Use of analytics in eDiscovery is gaining momentum and gradually becoming a mainstay in the industry. Analytics allows you to investigate a data collection, separate the wheat from the chaff and zero in on highly relevant data. The ultimate goal is to quickly build the facts of a case in an efficient and cost effective manner, by excluding irrelevant information and reducing document collections, and by grouping documents together by relevance, issues or similarity. Courts recognize that analytics tools save time and significantly reduce the cost of eDiscovery. Standard key features include:
Concept Clusters – Documents and emails, etc., are analyzed based on their text and complex algorithms group documents together based on their conceptual similarity. Even though the words within the documents may be different, documents will still be grouped together if they are conceptually similar.
Concept Search – Text is searched based on the association of words rather than keywords. The results of a concept search are conceptually related to the text selected or the example document submitted, and the most relevant documents are returned first. Concept search is an extremely powerful tool that can be used to quickly learn about a topic, uncover relevant and/or underlying relationships that a keyword search cannot find.
Near Dupe – Deduplication removes documents that are 100% duplicative, but what happens when related documents are only 99% similar, or when there are various versions of the same document? Near Dupe (ND) detection identifies similar documents and groups them together. In near dupe detection, one document is selected as the “pivot” document of the group and the others in the group are then compared to it.
Email Threading – Also known as “Conversation Threading,” email threading identifies subsets of emails, and emails that belong to the same thread, such as replies to an email. Email threading gives you the option to suppress duplicates during review.
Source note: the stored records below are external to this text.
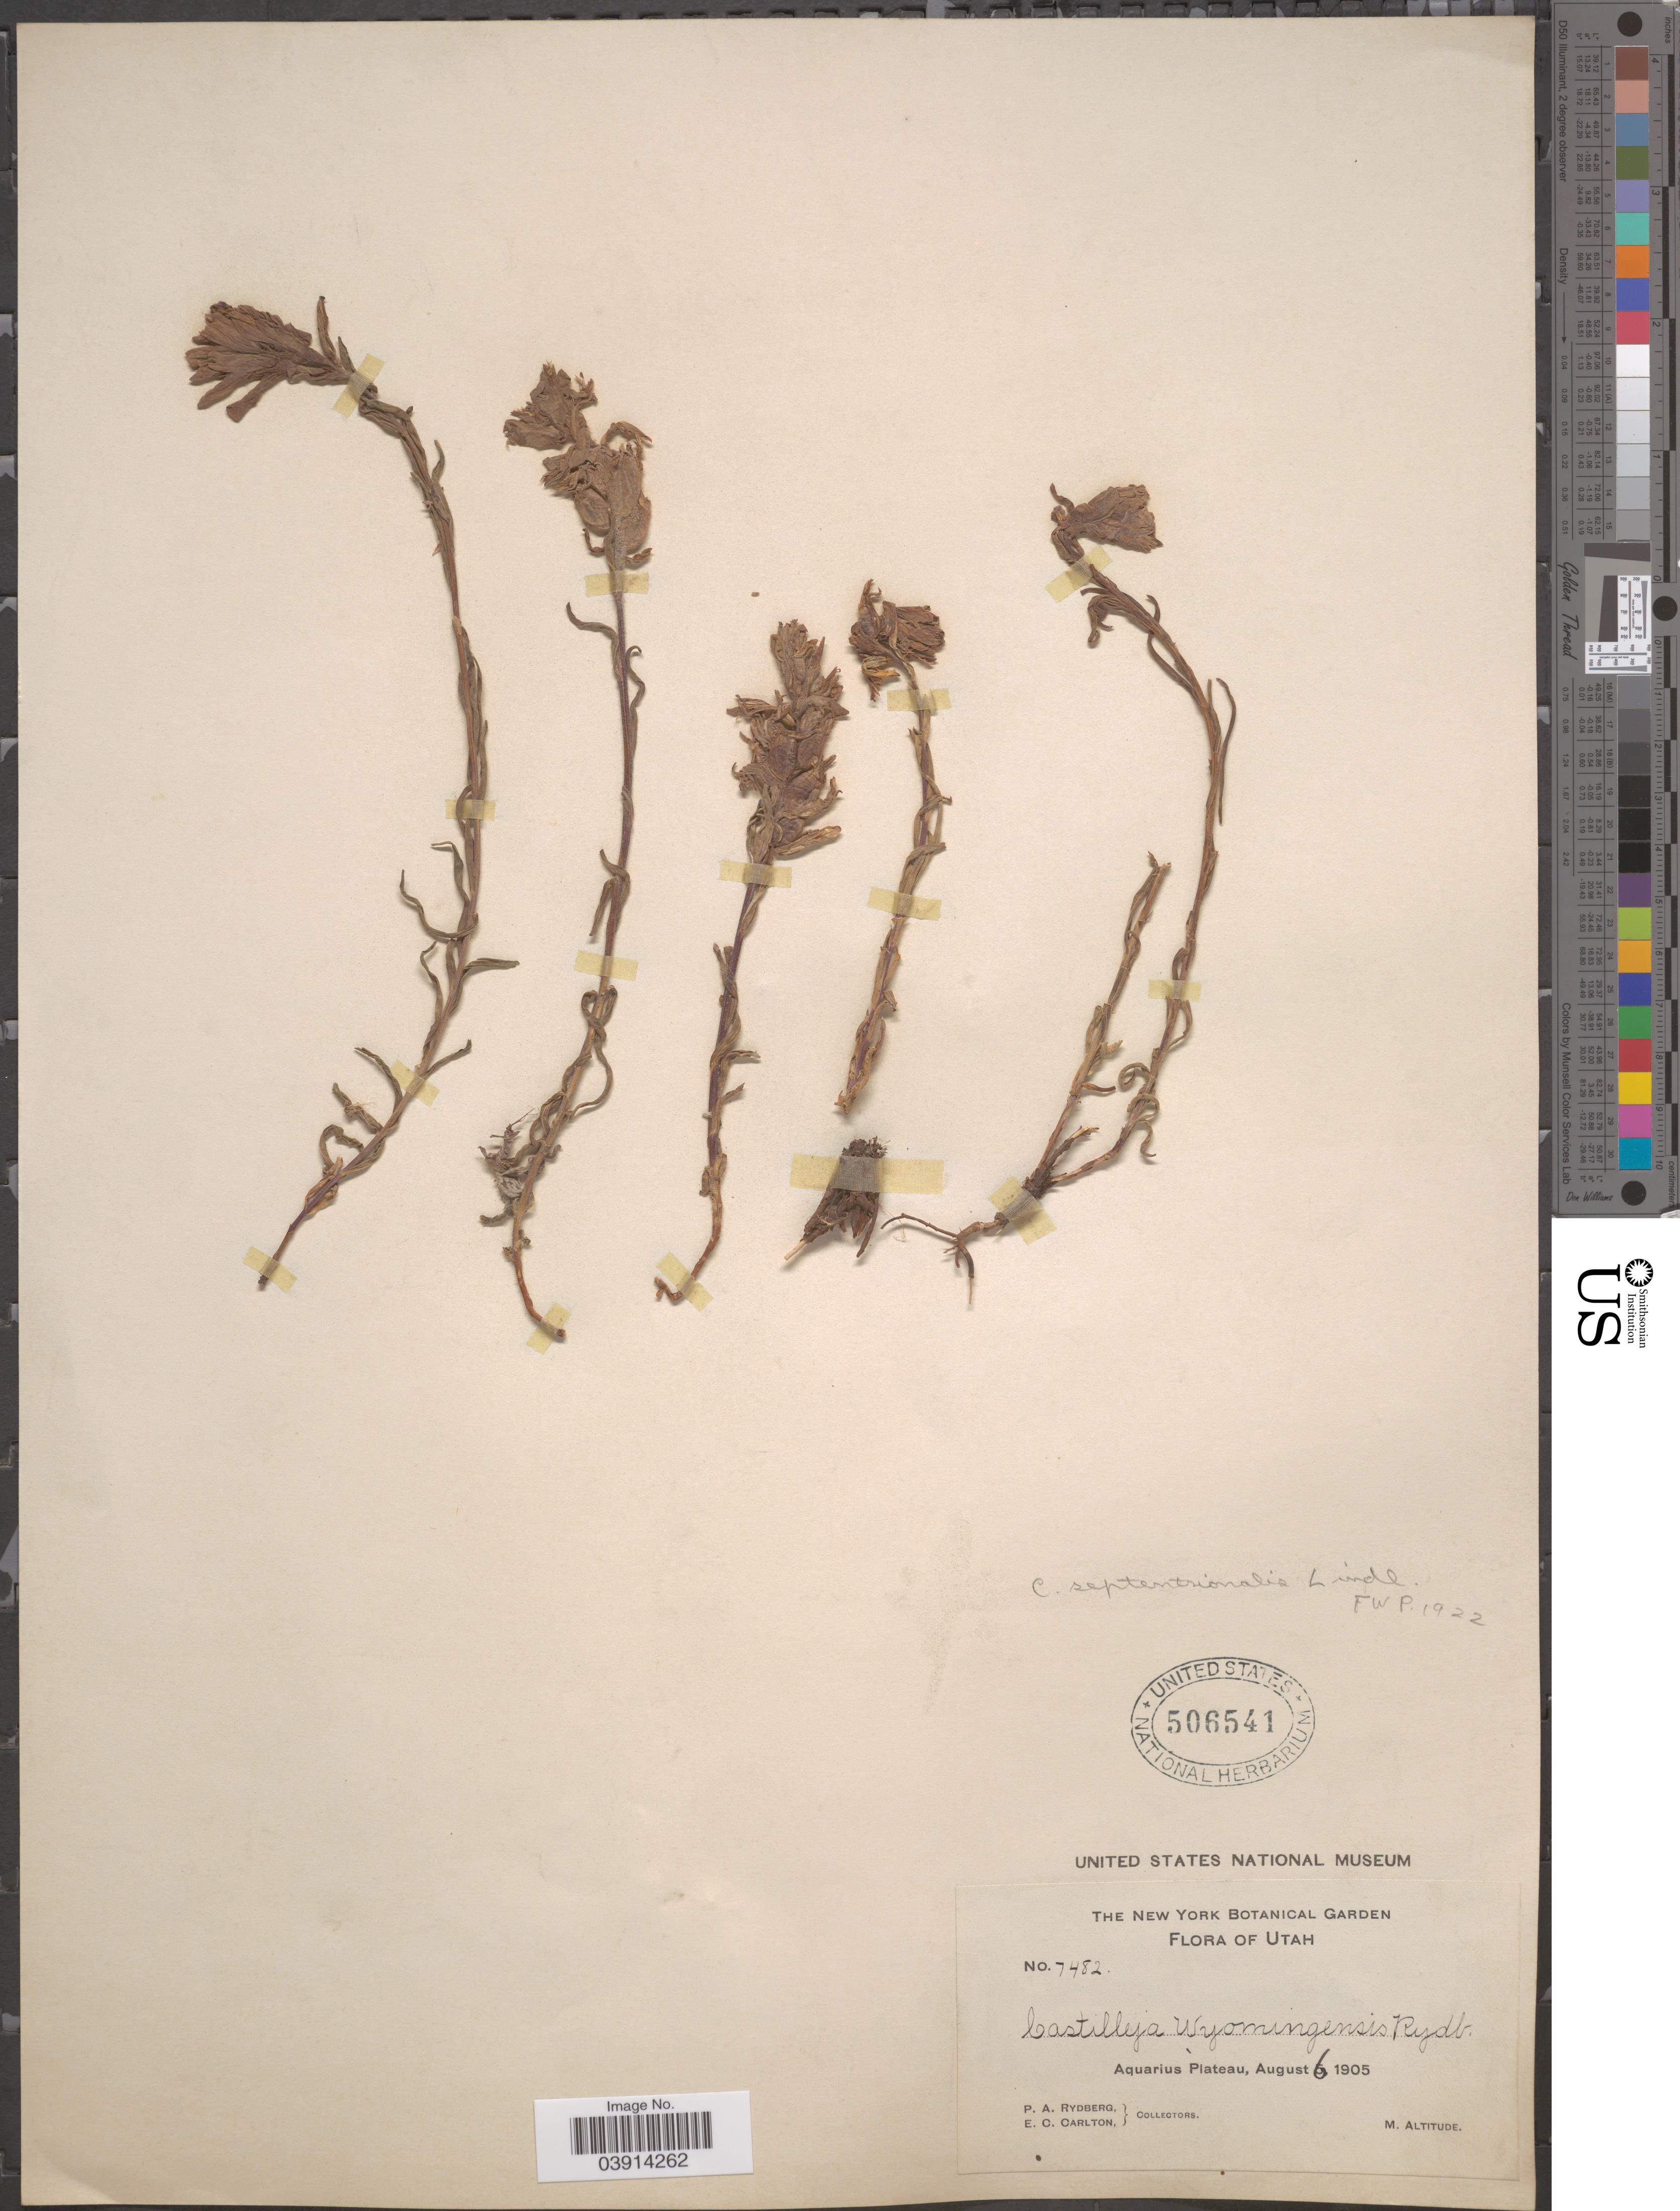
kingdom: Plantae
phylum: Tracheophyta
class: Magnoliopsida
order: Lamiales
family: Orobanchaceae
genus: Castilleja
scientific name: Castilleja septentrionalis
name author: Lindl.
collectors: P. A. Rydberg & E. Carlton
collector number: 7482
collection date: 1905-08-06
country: United States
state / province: Utah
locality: Aquarius Plateau.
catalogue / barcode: US 506541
Predictive Coding (TAR) – In its simplest terms, predictive coding allows you to train the computer to find the documents you are looking for, such as responsive documents to a document request. Reviewers code a sample set of documents and submit them to the analytics tool, which then goes through the remaining documents to conceptually find similar documents and categorizes or codes them accordingly. With predictive coding, you can reduce your review set of documents by as much as 90%.